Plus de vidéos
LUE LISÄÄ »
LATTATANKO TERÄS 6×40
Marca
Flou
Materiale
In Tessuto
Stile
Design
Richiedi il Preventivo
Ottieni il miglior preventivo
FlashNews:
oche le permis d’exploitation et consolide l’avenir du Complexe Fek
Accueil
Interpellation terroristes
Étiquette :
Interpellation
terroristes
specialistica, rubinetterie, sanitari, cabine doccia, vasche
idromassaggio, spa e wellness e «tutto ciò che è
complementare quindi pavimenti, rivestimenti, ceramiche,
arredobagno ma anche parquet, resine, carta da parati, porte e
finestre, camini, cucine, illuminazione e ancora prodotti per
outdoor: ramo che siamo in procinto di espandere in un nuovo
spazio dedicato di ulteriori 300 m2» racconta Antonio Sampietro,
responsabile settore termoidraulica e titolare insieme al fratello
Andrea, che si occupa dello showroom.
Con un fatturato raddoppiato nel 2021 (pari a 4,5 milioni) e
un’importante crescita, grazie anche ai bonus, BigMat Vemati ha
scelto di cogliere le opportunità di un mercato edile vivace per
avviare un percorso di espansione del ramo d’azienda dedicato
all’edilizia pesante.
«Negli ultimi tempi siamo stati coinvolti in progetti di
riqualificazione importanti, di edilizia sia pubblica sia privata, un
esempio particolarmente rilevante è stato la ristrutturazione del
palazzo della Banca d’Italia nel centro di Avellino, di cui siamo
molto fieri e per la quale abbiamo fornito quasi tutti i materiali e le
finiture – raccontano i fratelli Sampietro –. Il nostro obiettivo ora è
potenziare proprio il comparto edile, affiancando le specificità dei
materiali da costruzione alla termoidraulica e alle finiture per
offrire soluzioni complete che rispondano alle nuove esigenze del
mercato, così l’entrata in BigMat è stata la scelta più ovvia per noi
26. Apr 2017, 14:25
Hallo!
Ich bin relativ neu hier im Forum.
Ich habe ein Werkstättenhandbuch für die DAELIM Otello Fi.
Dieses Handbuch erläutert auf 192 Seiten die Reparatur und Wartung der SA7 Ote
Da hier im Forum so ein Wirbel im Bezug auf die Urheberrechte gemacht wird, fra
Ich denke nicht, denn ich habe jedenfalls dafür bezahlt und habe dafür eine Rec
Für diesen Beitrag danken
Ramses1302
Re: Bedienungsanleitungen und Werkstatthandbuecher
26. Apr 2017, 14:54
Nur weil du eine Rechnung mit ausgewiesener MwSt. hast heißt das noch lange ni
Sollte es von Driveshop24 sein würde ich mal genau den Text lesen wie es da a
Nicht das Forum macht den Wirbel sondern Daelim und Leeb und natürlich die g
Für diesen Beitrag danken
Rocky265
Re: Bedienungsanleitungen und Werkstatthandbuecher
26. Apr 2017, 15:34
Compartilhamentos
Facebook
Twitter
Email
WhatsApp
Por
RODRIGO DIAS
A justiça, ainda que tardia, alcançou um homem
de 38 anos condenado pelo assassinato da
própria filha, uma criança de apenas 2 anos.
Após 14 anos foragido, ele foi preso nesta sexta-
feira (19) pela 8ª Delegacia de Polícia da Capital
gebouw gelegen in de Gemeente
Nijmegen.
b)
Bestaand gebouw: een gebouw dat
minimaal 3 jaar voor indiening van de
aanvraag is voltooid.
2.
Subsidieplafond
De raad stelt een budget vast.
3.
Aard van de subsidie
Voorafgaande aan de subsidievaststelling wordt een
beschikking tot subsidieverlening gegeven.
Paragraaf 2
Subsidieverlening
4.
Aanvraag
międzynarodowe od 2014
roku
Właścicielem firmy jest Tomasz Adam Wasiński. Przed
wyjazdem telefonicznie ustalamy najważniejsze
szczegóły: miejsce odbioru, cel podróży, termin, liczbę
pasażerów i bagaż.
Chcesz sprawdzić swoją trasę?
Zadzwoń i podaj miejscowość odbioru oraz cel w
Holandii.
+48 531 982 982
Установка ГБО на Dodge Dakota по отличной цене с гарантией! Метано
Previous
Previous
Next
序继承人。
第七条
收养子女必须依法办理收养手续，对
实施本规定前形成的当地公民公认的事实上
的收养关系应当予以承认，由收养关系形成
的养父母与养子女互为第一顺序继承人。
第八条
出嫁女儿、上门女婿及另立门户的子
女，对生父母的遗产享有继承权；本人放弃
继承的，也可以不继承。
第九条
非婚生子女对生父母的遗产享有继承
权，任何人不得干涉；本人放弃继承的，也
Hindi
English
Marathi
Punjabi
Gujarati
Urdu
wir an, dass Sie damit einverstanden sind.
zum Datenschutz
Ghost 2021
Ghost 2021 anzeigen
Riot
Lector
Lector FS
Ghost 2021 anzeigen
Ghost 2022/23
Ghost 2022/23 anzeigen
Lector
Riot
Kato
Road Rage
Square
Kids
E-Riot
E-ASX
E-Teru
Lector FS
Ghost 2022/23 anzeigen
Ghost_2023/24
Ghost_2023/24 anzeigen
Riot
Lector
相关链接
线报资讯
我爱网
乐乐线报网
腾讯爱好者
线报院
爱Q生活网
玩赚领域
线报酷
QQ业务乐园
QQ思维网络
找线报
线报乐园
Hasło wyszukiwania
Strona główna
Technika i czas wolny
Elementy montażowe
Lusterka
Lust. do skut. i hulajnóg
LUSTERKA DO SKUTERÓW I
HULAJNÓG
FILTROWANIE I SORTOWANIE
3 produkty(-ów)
· · ·
▶ _Activity_:
Copy the listing above word for word, starting with its first line and continuing through the line that contains "26. Apr 2017, 14:54", with that line included.

▶ _Exercise response_:
Plus de vidéos
LUE LISÄÄ »
LATTATANKO TERÄS 6×40
Marca
Flou
Materiale
In Tessuto
Stile
Design
Richiedi il Preventivo
Ottieni il miglior preventivo
FlashNews:
oche le permis d’exploitation et consolide l’avenir du Complexe Fek
Accueil
Interpellation terroristes
Étiquette :
Interpellation
terroristes
specialistica, rubinetterie, sanitari, cabine doccia, vasche
idromassaggio, spa e wellness e «tutto ciò che è
complementare quindi pavimenti, rivestimenti, ceramiche,
arredobagno ma anche parquet, resine, carta da parati, porte e
finestre, camini, cucine, illuminazione e ancora prodotti per
outdoor: ramo che siamo in procinto di espandere in un nuovo
spazio dedicato di ulteriori 300 m2» racconta Antonio Sampietro,
responsabile settore termoidraulica e titolare insieme al fratello
Andrea, che si occupa dello showroom.
Con un fatturato raddoppiato nel 2021 (pari a 4,5 milioni) e
un’importante crescita, grazie anche ai bonus, BigMat Vemati ha
scelto di cogliere le opportunità di un mercato edile vivace per
avviare un percorso di espansione del ramo d’azienda dedicato
all’edilizia pesante.
«Negli ultimi tempi siamo stati coinvolti in progetti di
riqualificazione importanti, di edilizia sia pubblica sia privata, un
esempio particolarmente rilevante è stato la ristrutturazione del
palazzo della Banca d’Italia nel centro di Avellino, di cui siamo
molto fieri e per la quale abbiamo fornito quasi tutti i materiali e le
finiture – raccontano i fratelli Sampietro –. Il nostro obiettivo ora è
potenziare proprio il comparto edile, affiancando le specificità dei
materiali da costruzione alla termoidraulica e alle finiture per
offrire soluzioni complete che rispondano alle nuove esigenze del
mercato, così l’entrata in BigMat è stata la scelta più ovvia per noi
26. Apr 2017, 14:25
Hallo!
Ich bin relativ neu hier im Forum.
Ich habe ein Werkstättenhandbuch für die DAELIM Otello Fi.
Dieses Handbuch erläutert auf 192 Seiten die Reparatur und Wartung der SA7 Ote
Da hier im Forum so ein Wirbel im Bezug auf die Urheberrechte gemacht wird, fra
Ich denke nicht, denn ich habe jedenfalls dafür bezahlt und habe dafür eine Rec
Für diesen Beitrag danken
Ramses1302
Re: Bedienungsanleitungen und Werkstatthandbuecher
26. Apr 2017, 14:54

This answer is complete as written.